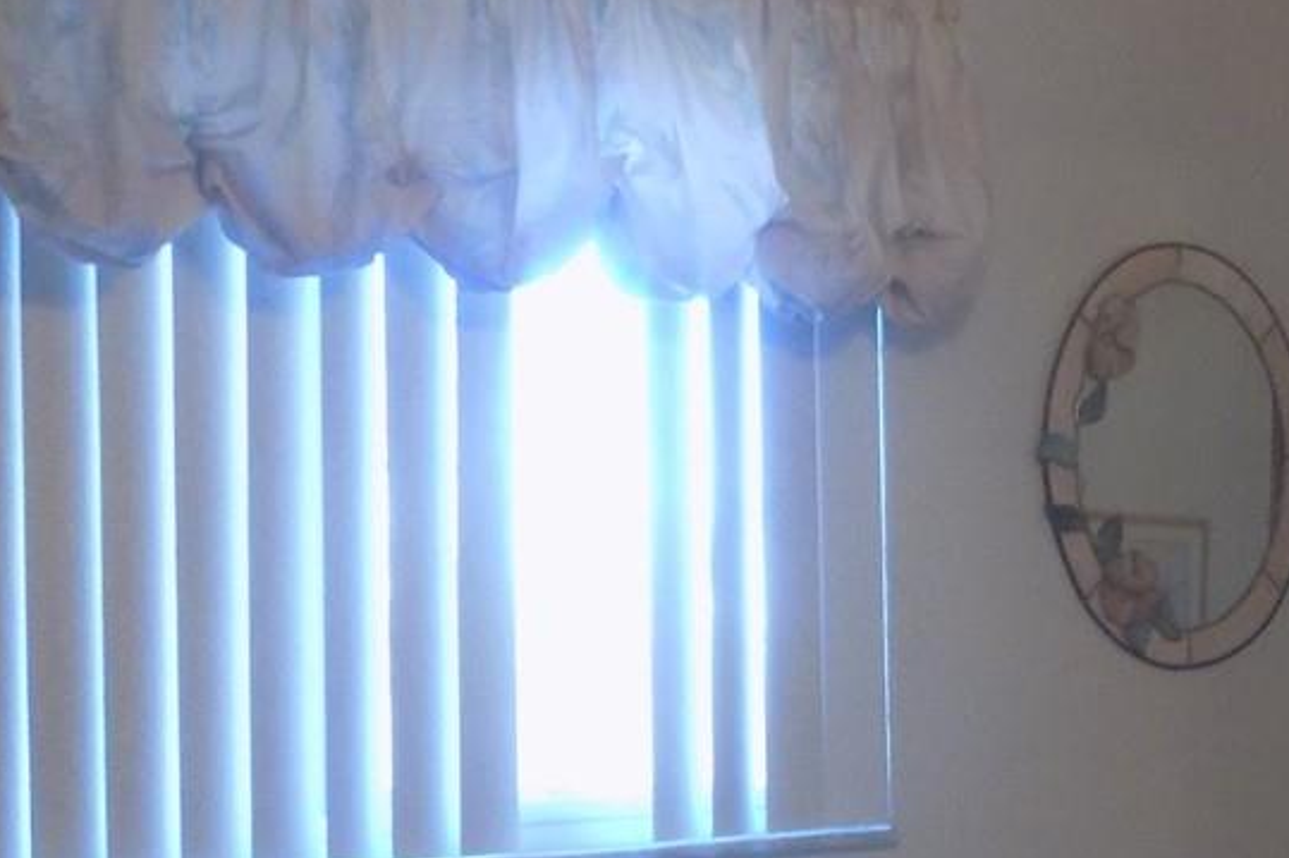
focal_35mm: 71
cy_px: 619
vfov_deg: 19.1
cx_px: 1442
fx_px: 2541
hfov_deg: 26.1
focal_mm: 4
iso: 280
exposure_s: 1/30
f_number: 3.1
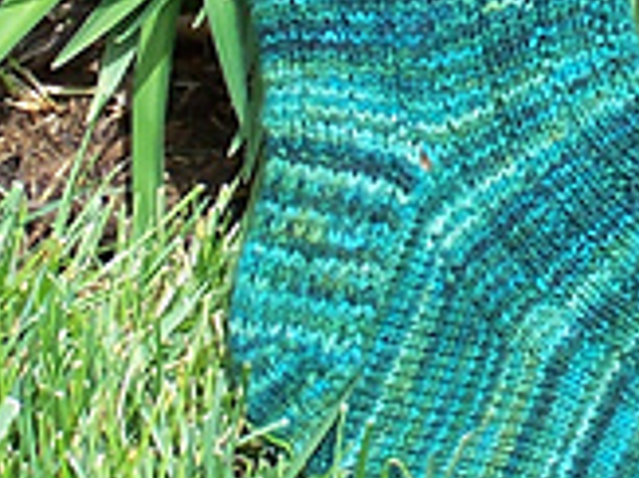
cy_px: -145
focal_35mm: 400
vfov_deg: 3.7
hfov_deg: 4.9
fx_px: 7378
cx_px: 804
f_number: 4.6
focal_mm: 16.8
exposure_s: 1/250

### Activity
The output should be the material above, copied exactly, without its pictures.

### Task output
focal_35mm: 71
cy_px: 619
vfov_deg: 19.1
cx_px: 1442
fx_px: 2541
hfov_deg: 26.1
focal_mm: 4
iso: 280
exposure_s: 1/30
f_number: 3.1
cy_px: -145
focal_35mm: 400
vfov_deg: 3.7
hfov_deg: 4.9
fx_px: 7378
cx_px: 804
f_number: 4.6
focal_mm: 16.8
exposure_s: 1/250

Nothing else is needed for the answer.